=== Document section ===
This is a 3-part series featuring Lance Panigutti of Without Limits Productions, Dana Willett of 303 Media, and Ainslie Maceachran of Gemini Coaching.
Every spring and summer many of us have the same internal conversation with ourselves, “I’d love to get into bike racing, but I don’t know where to start.” You’re a casual bike rider, maybe did a few races in another part of the country and want to get back into the scene, or have been a mountain biker your whole life and want to try something new. So where do you start answering the list of potential questions in this mysterious racing world?
Ainslie Maceachran: Advice for parents of juniors looking to start racing on the road
- Keep it fun.
Over the years I’ve seen lots of promising young talent come and go from the sport because their parents were a little TOO involved. Let your child dictate the level of involvement they’d like to have.
- Participate in your local grass roots cycling.

=== Task list ===
- 1) Rewrite the bike racing series introduction, starting at "This is a 3-part" and ending at "Keep it fun.", and change "mountain biker" to "cyclocross rider".
- 2) Using the bike racing series introduction, decide whether each statement agrees with the text: (a) the series has four parts; (b) Ainslie Maceachran's advice is aimed at parents of juniors who want to start road racing; (c) parents should set how involved their child is in the sport.

=== Source information ===
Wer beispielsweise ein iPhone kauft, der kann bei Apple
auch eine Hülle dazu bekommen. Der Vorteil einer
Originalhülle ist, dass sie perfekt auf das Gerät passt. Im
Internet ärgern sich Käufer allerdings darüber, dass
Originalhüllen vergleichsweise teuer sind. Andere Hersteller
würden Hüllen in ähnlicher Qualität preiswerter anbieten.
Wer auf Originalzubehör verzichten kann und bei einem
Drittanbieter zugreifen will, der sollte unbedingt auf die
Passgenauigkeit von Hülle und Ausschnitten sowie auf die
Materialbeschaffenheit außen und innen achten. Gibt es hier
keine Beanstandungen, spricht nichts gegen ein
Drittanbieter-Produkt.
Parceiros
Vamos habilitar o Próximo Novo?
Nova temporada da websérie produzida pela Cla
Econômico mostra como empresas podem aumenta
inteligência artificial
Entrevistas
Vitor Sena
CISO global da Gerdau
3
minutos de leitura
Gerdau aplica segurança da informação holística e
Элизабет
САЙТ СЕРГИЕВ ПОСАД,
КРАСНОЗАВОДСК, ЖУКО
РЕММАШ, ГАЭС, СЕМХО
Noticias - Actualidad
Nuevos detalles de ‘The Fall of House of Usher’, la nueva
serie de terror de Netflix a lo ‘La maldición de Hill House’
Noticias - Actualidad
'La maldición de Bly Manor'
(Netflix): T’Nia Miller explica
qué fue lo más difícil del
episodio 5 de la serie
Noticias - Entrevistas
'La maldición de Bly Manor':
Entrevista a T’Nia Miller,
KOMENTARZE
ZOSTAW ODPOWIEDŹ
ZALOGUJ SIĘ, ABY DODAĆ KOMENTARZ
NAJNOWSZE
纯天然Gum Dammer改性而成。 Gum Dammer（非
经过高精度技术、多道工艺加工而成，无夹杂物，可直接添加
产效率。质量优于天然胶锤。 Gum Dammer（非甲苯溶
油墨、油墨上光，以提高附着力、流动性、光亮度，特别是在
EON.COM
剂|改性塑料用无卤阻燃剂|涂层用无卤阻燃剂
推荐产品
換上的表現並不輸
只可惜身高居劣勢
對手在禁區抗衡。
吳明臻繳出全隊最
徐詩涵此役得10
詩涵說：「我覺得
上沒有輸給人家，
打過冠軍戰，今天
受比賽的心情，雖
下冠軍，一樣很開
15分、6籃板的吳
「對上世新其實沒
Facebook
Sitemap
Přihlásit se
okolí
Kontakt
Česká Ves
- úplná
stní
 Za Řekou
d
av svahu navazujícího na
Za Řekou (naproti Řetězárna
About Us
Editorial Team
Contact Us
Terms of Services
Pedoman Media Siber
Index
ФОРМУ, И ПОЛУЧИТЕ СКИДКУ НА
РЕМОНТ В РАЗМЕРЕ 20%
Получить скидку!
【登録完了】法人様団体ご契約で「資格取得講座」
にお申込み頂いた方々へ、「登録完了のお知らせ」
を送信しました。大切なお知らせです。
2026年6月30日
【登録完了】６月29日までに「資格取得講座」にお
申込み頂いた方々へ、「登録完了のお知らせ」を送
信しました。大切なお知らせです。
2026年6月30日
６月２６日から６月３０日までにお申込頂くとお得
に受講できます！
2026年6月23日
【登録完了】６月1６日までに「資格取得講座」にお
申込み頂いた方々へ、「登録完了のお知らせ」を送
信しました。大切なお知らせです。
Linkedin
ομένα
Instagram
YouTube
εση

=== Task-by-task outputs ===
- 1)
This is a 3-part series featuring Lance Panigutti of Without Limits Productions, Dana Willett of 303 Media, and Ainslie Maceachran of Gemini Coaching.
Every spring and summer many of us have the same internal conversation with ourselves, “I’d love to get into bike racing, but I don’t know where to start.” You’re a casual bike rider, maybe did a few races in another part of the country and want to get back into the scene, or have been a cyclocross rider your whole life and want to try something new. So where do you start answering the list of potential questions in this mysterious racing world?
Ainslie Maceachran: Advice for parents of juniors looking to start racing on the road
- Keep it fun.

- 2)
(a) No: "This is a 3-part series."
(b) Yes: "Advice for parents of juniors looking to start racing on the road."
(c) No: "Let your child dictate the level of involvement they’d like to have."